Your objective: Leave the pictures out. Return the rest of the listing below exactly.

Raw data:
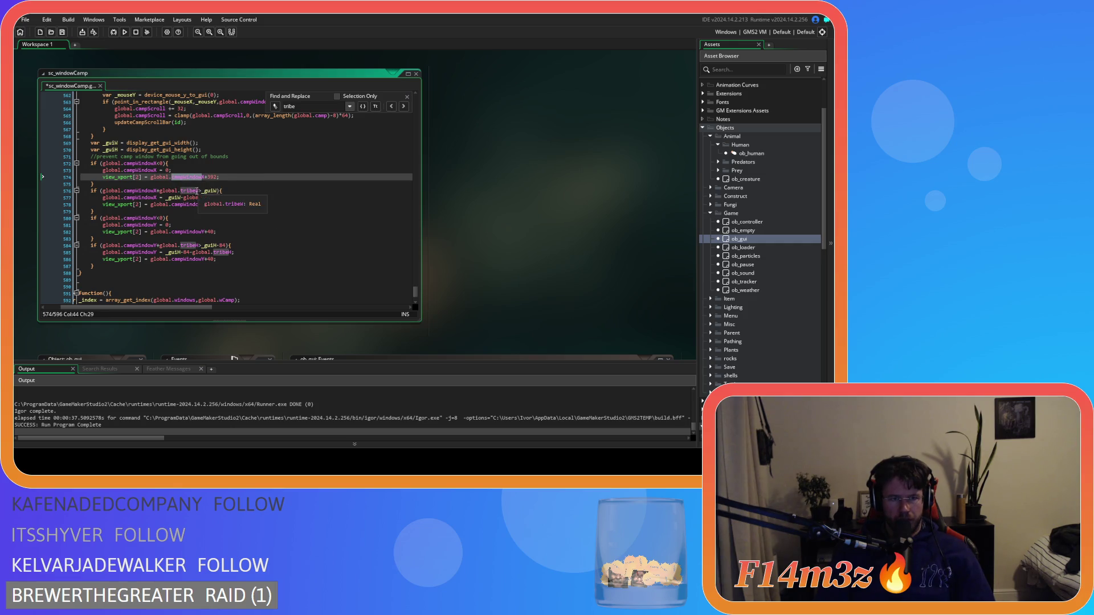
Step through the remaining tribe matches on lines 576, 577, 584, 585 and 248, then close the search
{"action": "left_click", "coordinate": [403, 107]}
{"action": "left_click", "coordinate": [406, 110]}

Task output:
Step through the remaining tribe matches on lines 576, 577, 584, 585 and 248, then close the search
{"action": "left_click", "coordinate": [403, 107]}
{"action": "left_click", "coordinate": [406, 110]}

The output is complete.